------ MATERIAL FOR THIS TASK ------

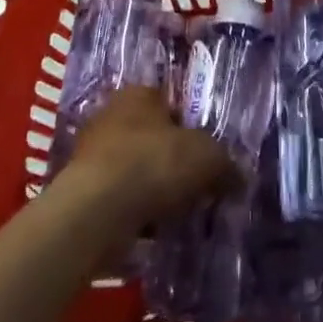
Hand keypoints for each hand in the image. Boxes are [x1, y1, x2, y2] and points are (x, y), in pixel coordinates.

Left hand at [66, 87, 238, 231]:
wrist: (97, 212)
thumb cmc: (155, 164)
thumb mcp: (208, 158)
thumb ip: (227, 164)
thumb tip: (240, 177)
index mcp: (140, 93)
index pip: (172, 101)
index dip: (193, 125)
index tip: (208, 152)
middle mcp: (112, 115)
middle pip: (153, 135)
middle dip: (173, 159)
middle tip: (197, 183)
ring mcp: (93, 153)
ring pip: (136, 167)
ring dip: (154, 186)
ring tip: (179, 211)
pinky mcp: (82, 190)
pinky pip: (120, 197)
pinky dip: (135, 209)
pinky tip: (154, 228)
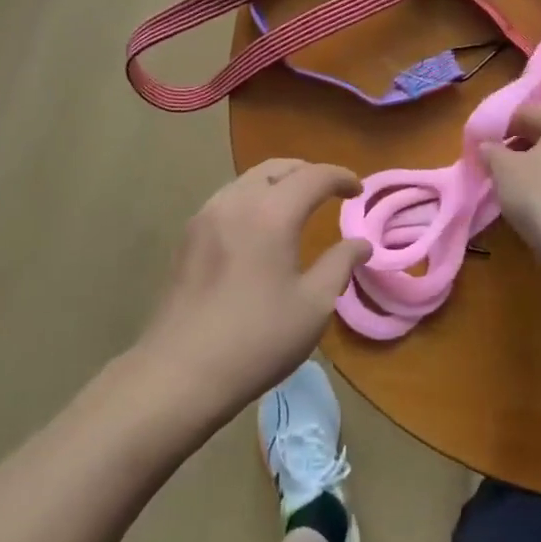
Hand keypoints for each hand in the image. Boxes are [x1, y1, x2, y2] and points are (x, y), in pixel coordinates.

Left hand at [138, 159, 367, 424]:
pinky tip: (260, 227)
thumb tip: (361, 244)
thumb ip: (340, 264)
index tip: (358, 190)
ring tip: (297, 205)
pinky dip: (253, 198)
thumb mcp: (313, 306)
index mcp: (270, 214)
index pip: (313, 176)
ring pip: (248, 180)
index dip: (340, 177)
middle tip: (330, 192)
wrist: (179, 373)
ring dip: (278, 183)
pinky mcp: (187, 236)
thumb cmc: (256, 340)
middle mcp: (235, 202)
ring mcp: (205, 217)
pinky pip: (228, 199)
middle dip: (308, 172)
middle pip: (276, 168)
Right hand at [479, 105, 540, 252]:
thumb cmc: (540, 193)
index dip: (501, 128)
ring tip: (516, 189)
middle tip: (498, 169)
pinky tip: (540, 204)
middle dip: (521, 148)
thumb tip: (486, 146)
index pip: (527, 113)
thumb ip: (491, 151)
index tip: (484, 149)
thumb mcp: (503, 169)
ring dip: (539, 168)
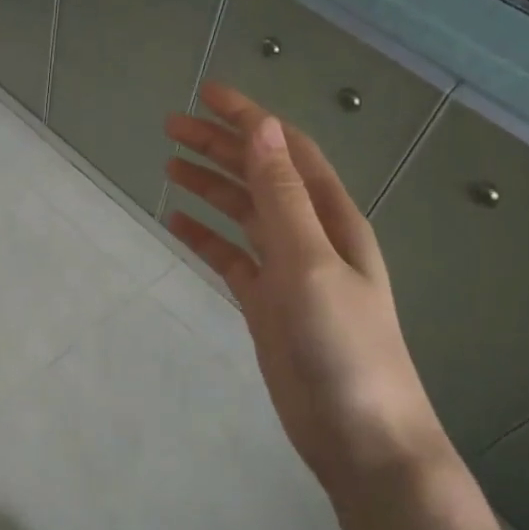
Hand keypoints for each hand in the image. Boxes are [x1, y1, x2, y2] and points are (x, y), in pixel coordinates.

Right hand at [164, 83, 450, 501]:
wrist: (359, 435)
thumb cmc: (342, 347)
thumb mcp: (310, 264)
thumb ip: (283, 198)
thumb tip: (263, 129)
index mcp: (331, 219)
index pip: (286, 151)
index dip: (249, 119)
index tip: (206, 94)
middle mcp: (311, 236)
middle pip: (260, 176)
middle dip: (220, 147)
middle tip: (170, 126)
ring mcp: (288, 271)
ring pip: (243, 213)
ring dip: (211, 185)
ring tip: (169, 163)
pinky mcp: (267, 303)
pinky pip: (231, 256)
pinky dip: (205, 236)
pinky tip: (178, 222)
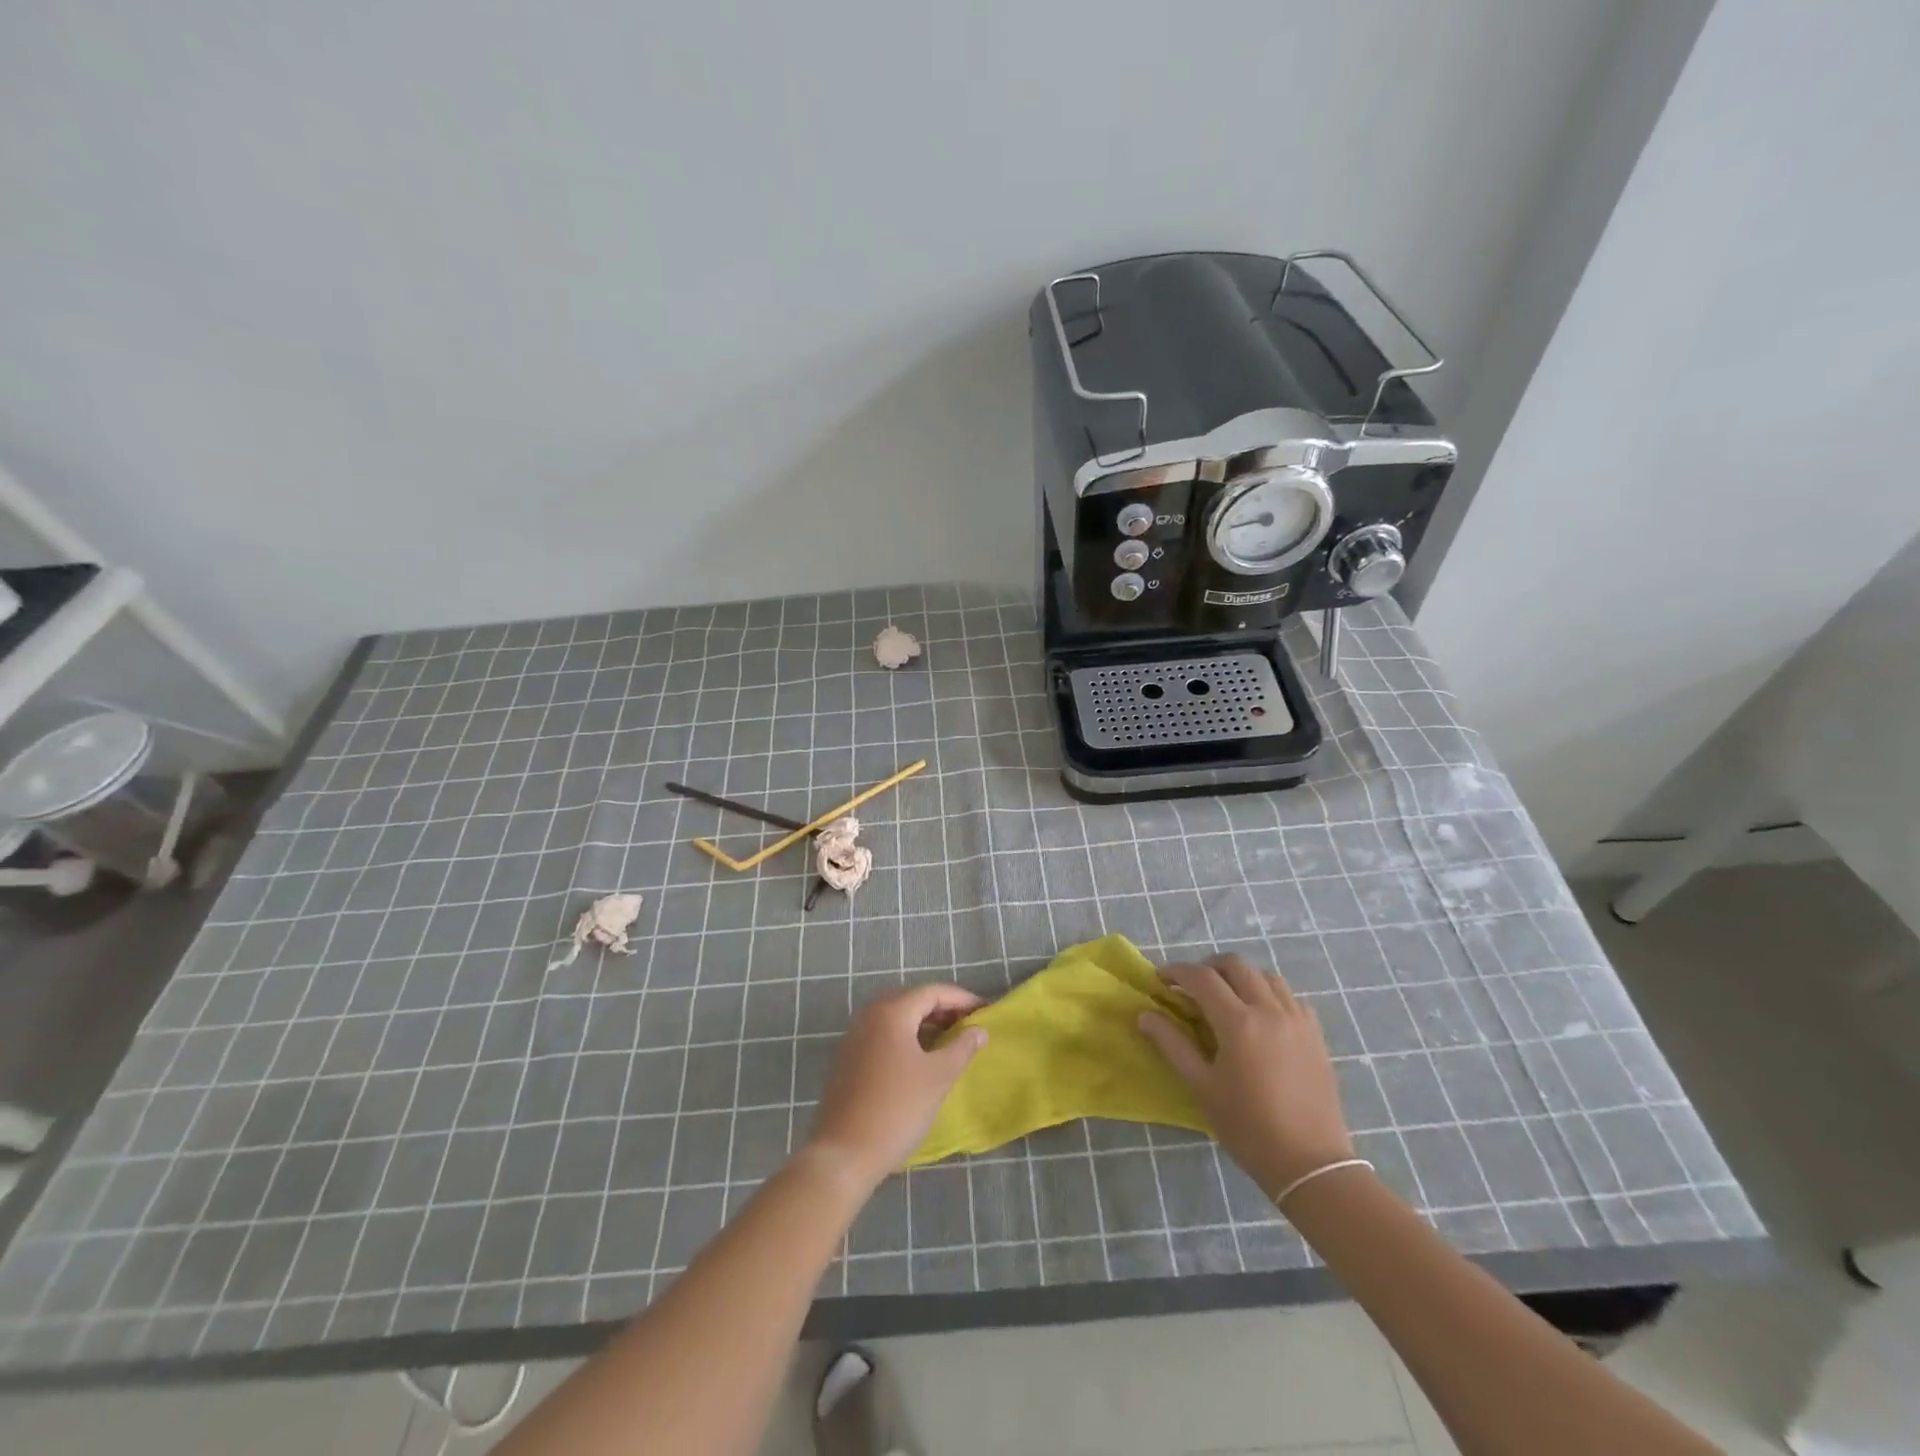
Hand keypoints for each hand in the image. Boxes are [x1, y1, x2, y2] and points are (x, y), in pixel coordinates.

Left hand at [807, 983, 986, 1190]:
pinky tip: (919, 1060)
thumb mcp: (939, 1077)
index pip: (932, 992)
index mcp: (891, 1012)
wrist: (845, 1153)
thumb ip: (962, 1048)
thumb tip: (979, 1030)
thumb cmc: (897, 1108)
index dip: (961, 999)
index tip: (985, 1011)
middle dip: (942, 1009)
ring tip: (948, 1042)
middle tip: (967, 1025)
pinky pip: (883, 1035)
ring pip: (896, 1018)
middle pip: (912, 1000)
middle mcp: (869, 1016)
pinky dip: (905, 1038)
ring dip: (923, 1024)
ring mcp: (854, 1037)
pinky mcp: (847, 1059)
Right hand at [1138, 953, 1354, 1200]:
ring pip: (1266, 975)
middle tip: (1192, 988)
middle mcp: (1270, 1010)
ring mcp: (1297, 1019)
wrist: (1310, 1163)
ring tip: (1227, 999)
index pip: (1201, 978)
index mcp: (1238, 1022)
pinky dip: (1270, 994)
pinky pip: (1291, 997)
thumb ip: (1172, 1045)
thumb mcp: (1202, 1087)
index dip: (1177, 972)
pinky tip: (1261, 1017)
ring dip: (1241, 977)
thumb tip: (1145, 1015)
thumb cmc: (1248, 1127)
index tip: (1161, 980)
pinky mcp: (1316, 1034)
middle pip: (1235, 965)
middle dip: (1208, 968)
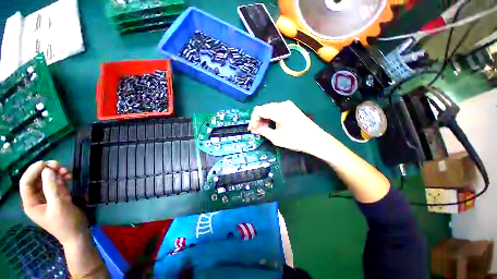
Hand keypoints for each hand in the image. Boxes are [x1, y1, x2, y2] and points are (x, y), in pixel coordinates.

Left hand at [19, 161, 88, 246]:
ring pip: (47, 180)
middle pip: (36, 180)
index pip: (26, 183)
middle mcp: (36, 199)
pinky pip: (56, 183)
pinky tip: (69, 177)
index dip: (33, 171)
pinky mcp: (57, 197)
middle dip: (46, 171)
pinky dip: (61, 178)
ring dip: (56, 173)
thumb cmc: (66, 223)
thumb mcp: (59, 205)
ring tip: (67, 172)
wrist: (78, 233)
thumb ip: (52, 188)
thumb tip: (48, 170)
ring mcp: (47, 198)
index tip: (46, 163)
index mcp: (31, 203)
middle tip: (58, 165)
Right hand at [248, 101, 329, 153]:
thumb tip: (255, 128)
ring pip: (269, 109)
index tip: (251, 129)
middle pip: (264, 108)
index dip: (253, 120)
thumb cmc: (295, 139)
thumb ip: (263, 131)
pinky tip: (271, 124)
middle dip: (258, 119)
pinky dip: (271, 117)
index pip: (259, 110)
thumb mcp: (276, 138)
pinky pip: (276, 110)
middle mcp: (282, 104)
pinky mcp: (291, 108)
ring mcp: (288, 105)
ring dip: (264, 118)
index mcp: (278, 110)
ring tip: (262, 129)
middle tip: (256, 130)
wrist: (315, 139)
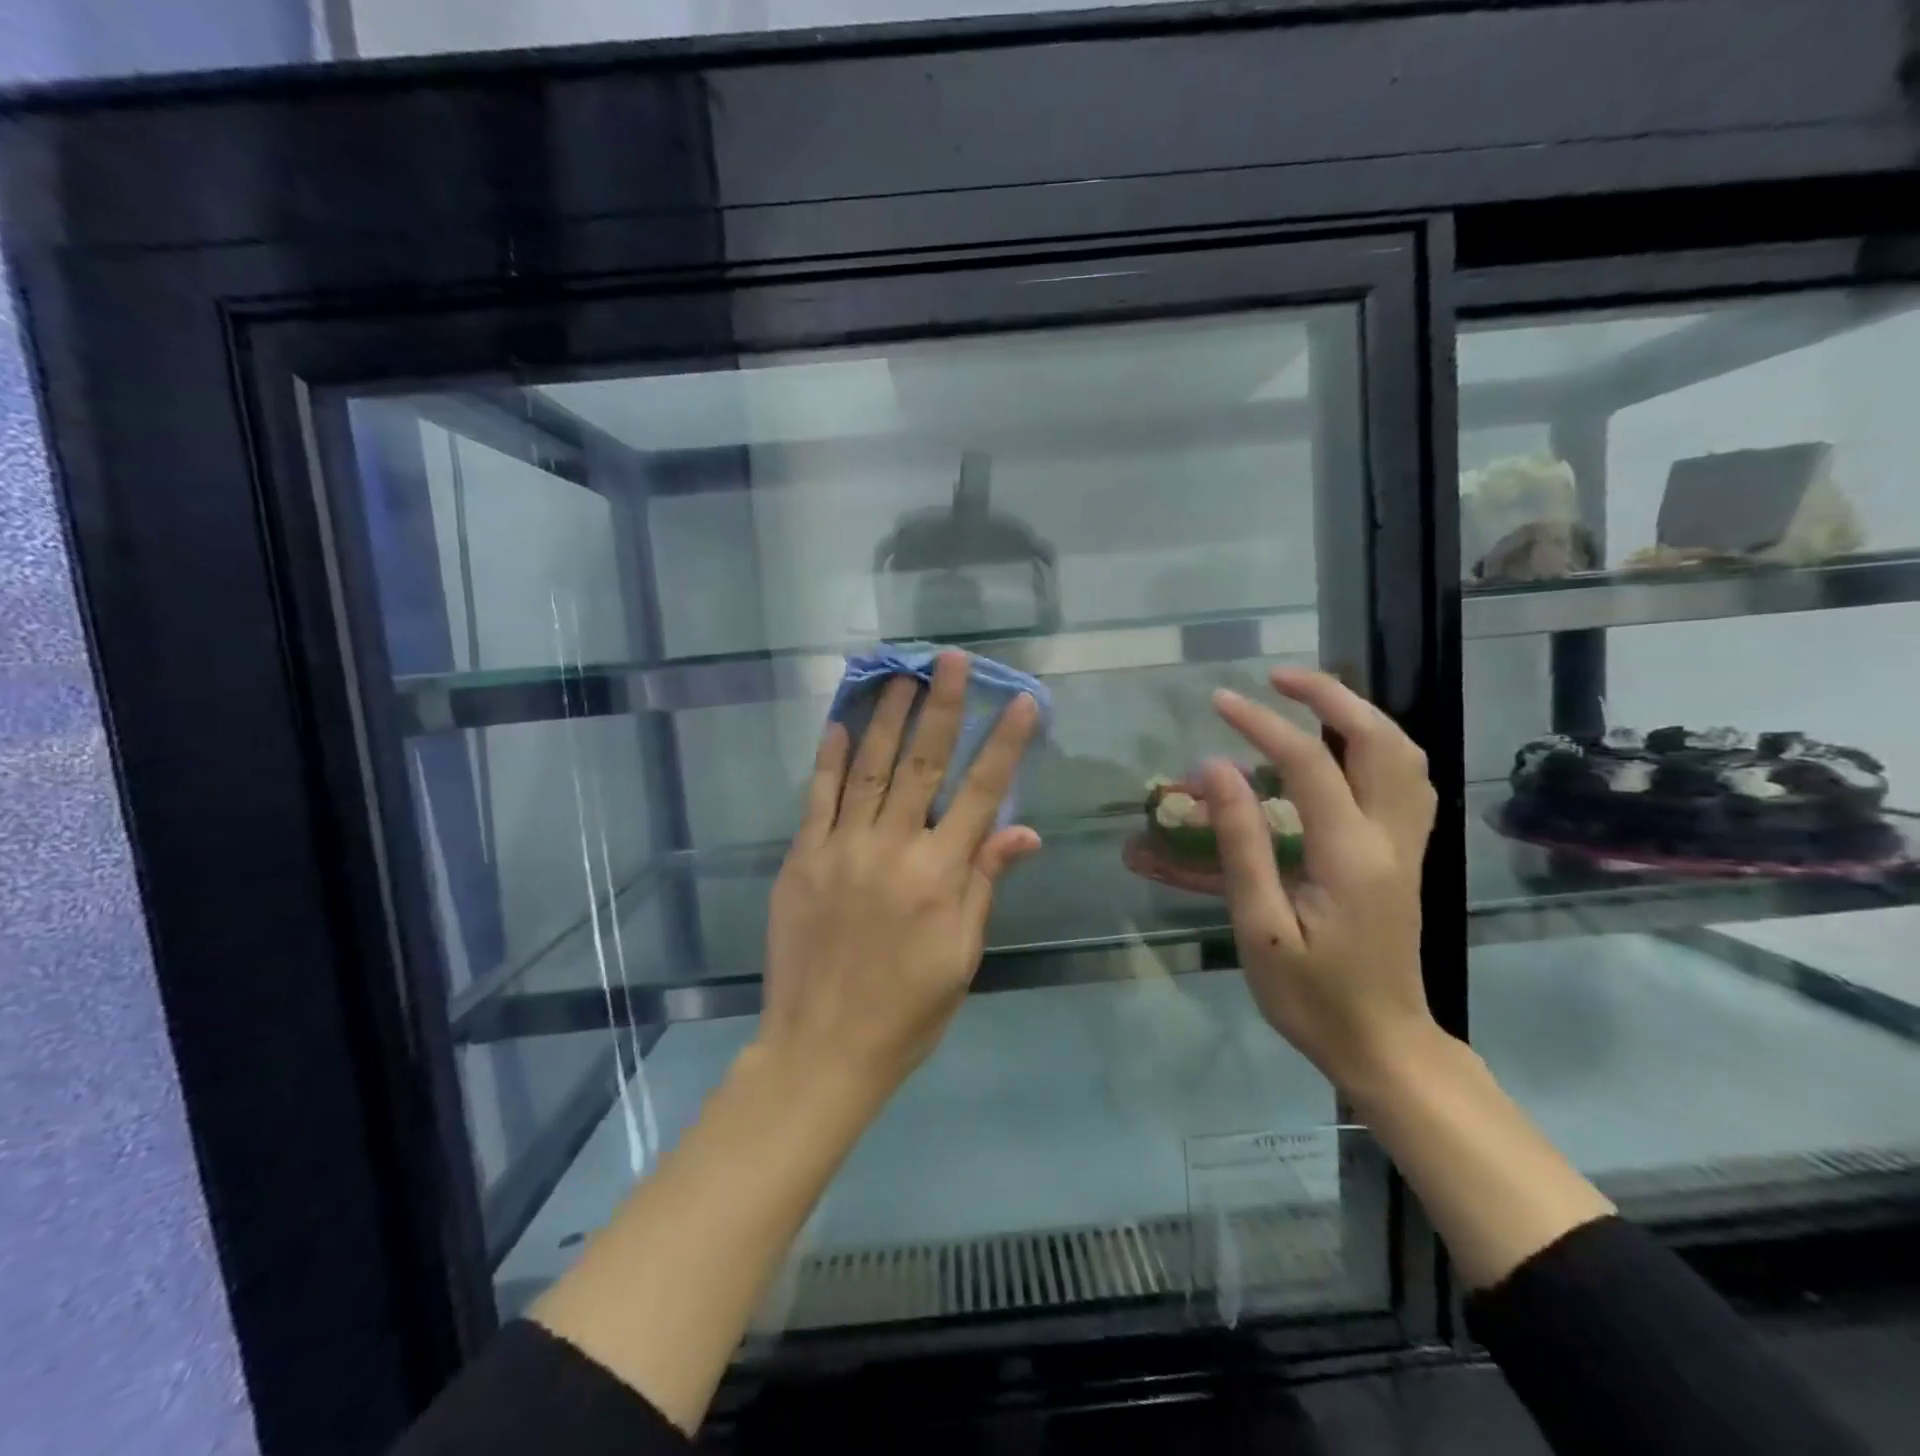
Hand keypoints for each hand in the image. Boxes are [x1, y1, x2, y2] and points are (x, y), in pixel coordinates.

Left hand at [758, 652, 1041, 1102]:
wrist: (822, 1048)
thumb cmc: (908, 1010)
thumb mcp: (962, 954)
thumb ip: (985, 882)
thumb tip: (1022, 829)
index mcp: (939, 875)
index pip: (981, 793)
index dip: (1005, 744)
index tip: (1021, 701)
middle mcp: (892, 848)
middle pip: (922, 765)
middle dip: (942, 707)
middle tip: (951, 659)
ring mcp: (841, 849)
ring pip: (868, 768)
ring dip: (887, 717)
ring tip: (901, 675)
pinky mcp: (801, 859)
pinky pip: (816, 798)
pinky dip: (827, 758)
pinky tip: (837, 722)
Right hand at [1201, 667, 1439, 1089]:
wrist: (1385, 1045)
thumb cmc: (1312, 996)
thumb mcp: (1260, 927)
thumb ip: (1241, 844)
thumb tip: (1214, 770)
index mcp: (1350, 855)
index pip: (1308, 763)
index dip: (1262, 723)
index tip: (1218, 701)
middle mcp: (1391, 837)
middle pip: (1380, 739)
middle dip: (1330, 696)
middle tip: (1277, 678)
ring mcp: (1409, 845)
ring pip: (1405, 755)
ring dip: (1359, 714)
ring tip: (1308, 699)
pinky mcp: (1408, 856)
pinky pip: (1408, 780)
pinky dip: (1377, 744)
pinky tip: (1343, 747)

------

-- PROBLEM TO WORK ON --
Write out the records above exactly. Begin with the first line, end with the line holding "index pip: (172, 101)", and drop the pictures.

-- RESPONSE BOX --
Hand keypoints for each hand in the image. Boxes are [x1, y1, x2, y2] and points are (x, y), in pixel coordinates.

Left hand at [66, 87, 238, 231]:
wrist: (97, 212)
thumb cmc: (155, 164)
thumb mcp: (208, 158)
thumb ip: (227, 164)
thumb tip: (240, 177)
index mcp: (140, 93)
index pip: (172, 101)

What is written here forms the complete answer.